Monday 8 June 2009

Tales from the Gulag or visiting or being a patient in ZaNu Labour’s NHS 004 nursing care


There are more managers, sorry nurses, than ever before looking after patients if you believe the Party.

Nurse bloggers have pointed out how bad care is and they are right re intelligence and common sense being lacking in some of the alleged care professions. Our relative’s surgery means that they cannot use one arm and turning is difficult so reaching for things is hard.

Nonetheless domestics, who now wear scrubs and no ID, so look like the doctors on Scrubs, put things on tables out of reach and walk away. And you wonder why people starve in hospitals?

Mixed sex wards.

New Labour said it would abandon them. Our relative has already had an uninvited male visitor (Cyril) in the middle of the night.

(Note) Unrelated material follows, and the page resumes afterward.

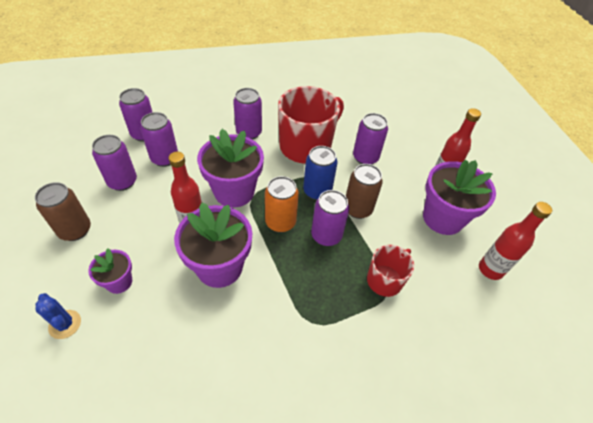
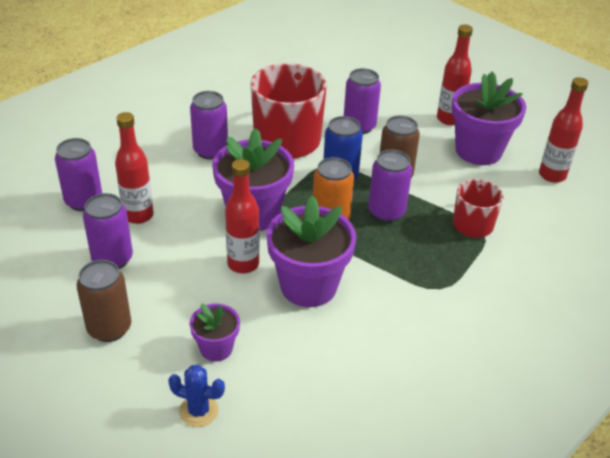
camera: 30 degrees left, 10 degrees down
purple can [140,112,178,167] -> red bottle [115,112,154,224]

There is always at least one Cyril, or Elsie, on a ward who gets up frequently at night to wonder or go to the loo, or scream out for no apparent reason and then plays musical beds until after waking all the patients near them up, who then shout at Cyril, or Elsie, to go to the right bed, succeed in waking more people up several times a night.

This is while our relative arms were compromised and immobile a frightening experience against a backdrop of being confined in a single room next to the nurses station and hearing loads of verbal abuse towards the nurses and doctors while they, the patient, was defenceless and trying to recover from surgery.

When our relative finally was just able to get to the loo unaided they had another uninvited male visitor in their toilet. Granted the toilet concerned was labelled as “for use by males and females” but if your personal security is compromised and you are only just out of bed you do feel incredibly vulnerable and embarrassed by such Party sponsored intrusions and equalitarianism.

It was one of the Party’s promises 12 years ago to do away with mixed wards but as it costs money and involves effort why bother? They won’t be asking our relative or any other patient why they should bother as they might not get the answer they want.

Sleep was difficult for our relative partly because of the disturbance by nurses for frequent and necessary observations throughout the night but also because they are opposite the nurses’ station on a busy ward taking regular admissions day and night.

Our relative, who is of a nursing background, has commented on the lack of confidentiality and the frequent abuse of the nursing staff by patients. All of this was heard, but not seen, (apart from Cyril) as they lay in bed after several bouts of major surgery. They thought the standard of nursing care had generally gone down but nonetheless when they were sick they did single out a few really good individual nurses.

However they did not get their hair washed for 5 days until a friend, a fellow nurse, came in and did this for them. They bought a hair dryer and hair washing kit. A couple of days earlier the same nurse friend came with another nurse friend and gave our relative a good wash. They were 2 RGNs something that militant medical nurse can only dream of. And they were there for one patient.

On one day a busy ward which was taking acute admissions for orthopaedics, head injuries and elective surgery was short of 3 nurses. On one evening our relative had 2 dedicated nurses not provided by the Party, who is technically responsible for patient care, or the multitude of nurse managers and their clip boards who should have been caring for our relative, but by 2 caring friends and co-workers of our relative.

We have no complaints against the nurses who by and large do try to do their best for the individual patient. Unfortunately it is against a back drop of the NHS ethos of "care on the cheap" and if there is a shortage of staff employ more managers to find out why rather than employ more nurses on the ground.

Praise be to the Party, and its managers and its ministers for caring for our relative so well.

We thank those nurses who were there for their dedication in caring for our relative and their other patients on an understaffed busy ward. They are the unsung heroines (and heroes) who are daily abused for the failings of every nurse manger who never works on a ward.

Patients want and appreciate nurses on the ground – not clipboard carrying invisible nurse managers or modern matrons which is what they are increasingly getting. Hint.

2 comments:

Nurse Anne said...

I've said it before and I'll say it again....if every nurse manager wanted to work at the bedside and tried to come back to the wards....management would not have them. If every nurse manager alive applied for staff nurse jobs on the ward we would still be working with the crap ratios we have now. The powers that be would never have this many people paid out of the WARD budget.

The ratios and the abuse are why they left in the first place and it won't change if they all came back.

Nurse Anne said...

By the way I absolutely love the writing style on this blog. It's awesome.